**Assignment A:**
In the piece on presidential patriotism proclamations, in which month did President Carter set his week of patriotism to begin?
▬▬▬▬▬▬▬▬▬▬
One of Donald Trump’s first official acts as President was to sign a proclamation declaring a National Day of Patriotism. The date of said national patriotism is to be announced by the high office at a later time.
News organizations, such as Time, were quick to note other Presidents who had also signed orders declaring national observances of patriotism.
President Carter proclaimed a full week for the effort, but set the date to begin in February, a month after President Reagan entered office.
As Carter was aware of rumors that Reagan team members had colluded with the Iranians to slow the release of American hostages being held in Iran, Carter’s week of patriotism seems a wee bit aimed to the group of Republican citizens, whose acts – in hindsight – seems extraordinarily unpatriotic given they had not yet assumed office.
President Reagan also declared a day of the calendar for patriotism, and spoke to the topic throughout numerous speeches, even alluding to U.S. patriotism before a wall which separated the governments of East and West Germany.
Of course, the American calendar is dotted with other dates reserved for the act of patriotism: Veteran’s Day, Independence Day, Flag Day, Martin Luther King Jr. Day, the Bill of Rights Day, and Washington’s Birthday are examples of a national government binding into the U.S. calendar, the observance of, and duty to, patriotism.
In the case of U.S. patriotism, one hopes that the observer appreciates he or she is being asked to view the act of patriotism through the lens of the U.S. Constitution, a document whose primary purpose is to establish the right to liberties and freedoms of individuals, over that of those elected to govern.
▬▬▬▬▬▬▬▬▬▬
**Assignment B:**
Copy the entries word for word, everything from the start of the entries down to the line containing "Polityka Prywatności", including that line.

**Given records:**
▬▬▬▬▬▬▬▬▬▬
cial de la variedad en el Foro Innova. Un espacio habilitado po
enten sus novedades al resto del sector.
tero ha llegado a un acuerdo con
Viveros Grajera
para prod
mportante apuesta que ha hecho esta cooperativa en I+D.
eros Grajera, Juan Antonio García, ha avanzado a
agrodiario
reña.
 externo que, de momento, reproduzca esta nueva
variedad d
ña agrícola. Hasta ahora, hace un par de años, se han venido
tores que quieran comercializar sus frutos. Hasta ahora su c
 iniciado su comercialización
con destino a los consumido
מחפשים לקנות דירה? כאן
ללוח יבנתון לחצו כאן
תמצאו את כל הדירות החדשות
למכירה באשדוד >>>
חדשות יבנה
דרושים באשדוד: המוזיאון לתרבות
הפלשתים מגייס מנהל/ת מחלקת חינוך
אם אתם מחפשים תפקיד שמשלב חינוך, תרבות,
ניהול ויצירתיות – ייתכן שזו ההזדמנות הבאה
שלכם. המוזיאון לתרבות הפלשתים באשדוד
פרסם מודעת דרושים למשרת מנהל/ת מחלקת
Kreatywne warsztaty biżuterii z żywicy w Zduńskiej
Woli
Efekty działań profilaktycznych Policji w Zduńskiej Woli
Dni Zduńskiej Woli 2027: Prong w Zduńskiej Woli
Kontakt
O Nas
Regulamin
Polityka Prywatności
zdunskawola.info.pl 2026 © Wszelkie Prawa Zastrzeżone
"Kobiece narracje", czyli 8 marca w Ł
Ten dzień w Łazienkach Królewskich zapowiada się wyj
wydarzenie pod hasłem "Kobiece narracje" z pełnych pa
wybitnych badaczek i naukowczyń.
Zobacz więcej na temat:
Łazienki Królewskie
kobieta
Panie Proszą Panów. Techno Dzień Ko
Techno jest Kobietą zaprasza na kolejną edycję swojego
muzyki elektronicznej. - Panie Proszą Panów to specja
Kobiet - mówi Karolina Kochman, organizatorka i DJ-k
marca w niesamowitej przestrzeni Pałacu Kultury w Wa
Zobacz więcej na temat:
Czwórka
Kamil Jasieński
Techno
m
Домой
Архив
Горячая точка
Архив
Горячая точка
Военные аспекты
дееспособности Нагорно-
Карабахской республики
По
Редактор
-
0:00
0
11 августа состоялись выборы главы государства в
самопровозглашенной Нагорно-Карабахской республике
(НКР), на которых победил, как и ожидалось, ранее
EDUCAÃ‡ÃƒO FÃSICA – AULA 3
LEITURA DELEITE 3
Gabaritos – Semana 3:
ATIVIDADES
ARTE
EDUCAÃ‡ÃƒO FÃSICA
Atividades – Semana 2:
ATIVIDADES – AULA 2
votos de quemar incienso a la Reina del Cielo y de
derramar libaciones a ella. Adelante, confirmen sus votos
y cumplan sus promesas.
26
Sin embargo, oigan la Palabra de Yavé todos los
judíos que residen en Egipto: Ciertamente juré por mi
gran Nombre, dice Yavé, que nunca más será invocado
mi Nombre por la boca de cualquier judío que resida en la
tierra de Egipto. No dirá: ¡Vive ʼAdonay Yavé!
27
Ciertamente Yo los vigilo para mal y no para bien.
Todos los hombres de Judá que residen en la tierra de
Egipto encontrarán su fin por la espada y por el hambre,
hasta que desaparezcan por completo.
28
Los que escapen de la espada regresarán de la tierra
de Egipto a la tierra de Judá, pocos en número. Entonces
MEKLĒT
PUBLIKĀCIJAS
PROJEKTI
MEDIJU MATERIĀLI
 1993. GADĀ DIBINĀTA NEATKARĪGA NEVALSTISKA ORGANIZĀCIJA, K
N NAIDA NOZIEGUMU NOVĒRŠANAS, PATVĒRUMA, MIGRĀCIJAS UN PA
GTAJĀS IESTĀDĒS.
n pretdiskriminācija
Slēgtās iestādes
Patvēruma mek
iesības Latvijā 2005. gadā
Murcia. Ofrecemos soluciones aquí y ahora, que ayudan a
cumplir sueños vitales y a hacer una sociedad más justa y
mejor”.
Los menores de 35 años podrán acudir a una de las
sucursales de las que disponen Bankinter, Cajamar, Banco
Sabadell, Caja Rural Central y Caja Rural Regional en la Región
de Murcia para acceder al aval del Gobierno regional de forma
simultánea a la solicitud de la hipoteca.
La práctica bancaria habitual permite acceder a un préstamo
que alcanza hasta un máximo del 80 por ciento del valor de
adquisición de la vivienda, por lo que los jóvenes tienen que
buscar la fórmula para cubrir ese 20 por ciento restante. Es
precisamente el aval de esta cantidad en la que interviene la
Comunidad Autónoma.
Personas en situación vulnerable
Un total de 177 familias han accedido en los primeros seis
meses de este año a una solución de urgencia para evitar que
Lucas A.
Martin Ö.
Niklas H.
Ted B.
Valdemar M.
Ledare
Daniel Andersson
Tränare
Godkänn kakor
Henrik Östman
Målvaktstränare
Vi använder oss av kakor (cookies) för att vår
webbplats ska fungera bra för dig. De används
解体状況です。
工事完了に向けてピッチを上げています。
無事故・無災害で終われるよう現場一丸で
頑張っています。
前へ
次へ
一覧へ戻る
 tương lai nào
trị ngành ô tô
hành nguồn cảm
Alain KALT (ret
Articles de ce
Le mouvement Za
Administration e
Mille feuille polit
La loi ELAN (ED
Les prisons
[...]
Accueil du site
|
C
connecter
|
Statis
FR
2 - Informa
▬▬▬▬▬▬▬▬▬▬
**Problem solution A:**
February, a month after President Reagan entered office.

**Problem solution B:**
cial de la variedad en el Foro Innova. Un espacio habilitado po
enten sus novedades al resto del sector.
tero ha llegado a un acuerdo con
Viveros Grajera
para prod
mportante apuesta que ha hecho esta cooperativa en I+D.
eros Grajera, Juan Antonio García, ha avanzado a
agrodiario
reña.
 externo que, de momento, reproduzca esta nueva
variedad d
ña agrícola. Hasta ahora, hace un par de años, se han venido
tores que quieran comercializar sus frutos. Hasta ahora su c
 iniciado su comercialización
con destino a los consumido
מחפשים לקנות דירה? כאן
ללוח יבנתון לחצו כאן
תמצאו את כל הדירות החדשות
למכירה באשדוד >>>
חדשות יבנה
דרושים באשדוד: המוזיאון לתרבות
הפלשתים מגייס מנהל/ת מחלקת חינוך
אם אתם מחפשים תפקיד שמשלב חינוך, תרבות,
ניהול ויצירתיות – ייתכן שזו ההזדמנות הבאה
שלכם. המוזיאון לתרבות הפלשתים באשדוד
פרסם מודעת דרושים למשרת מנהל/ת מחלקת
Kreatywne warsztaty biżuterii z żywicy w Zduńskiej
Woli
Efekty działań profilaktycznych Policji w Zduńskiej Woli
Dni Zduńskiej Woli 2027: Prong w Zduńskiej Woli
Kontakt
O Nas
Regulamin
Polityka Prywatności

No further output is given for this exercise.